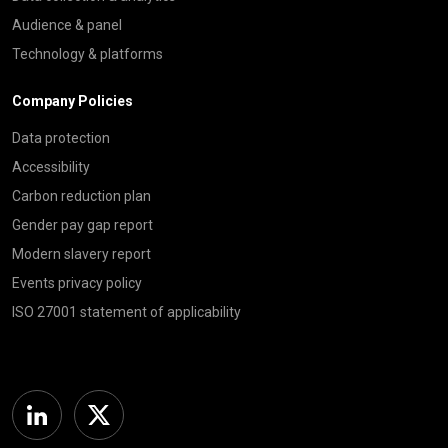
Audience & panel
Technology & platforms
Company Policies
Data protection
Accessibility
Carbon reduction plan
Gender pay gap report
Modern slavery report
Events privacy policy
ISO 27001 statement of applicability
Linkedin
Twitter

===============

AIM OF THE EXERCISE: Give back the lines of the listing from the one with "Events privacy policy" through the end, both included, exactly as written and with nothing added.

TASK RESULT:
Events privacy policy
ISO 27001 statement of applicability
Linkedin
Twitter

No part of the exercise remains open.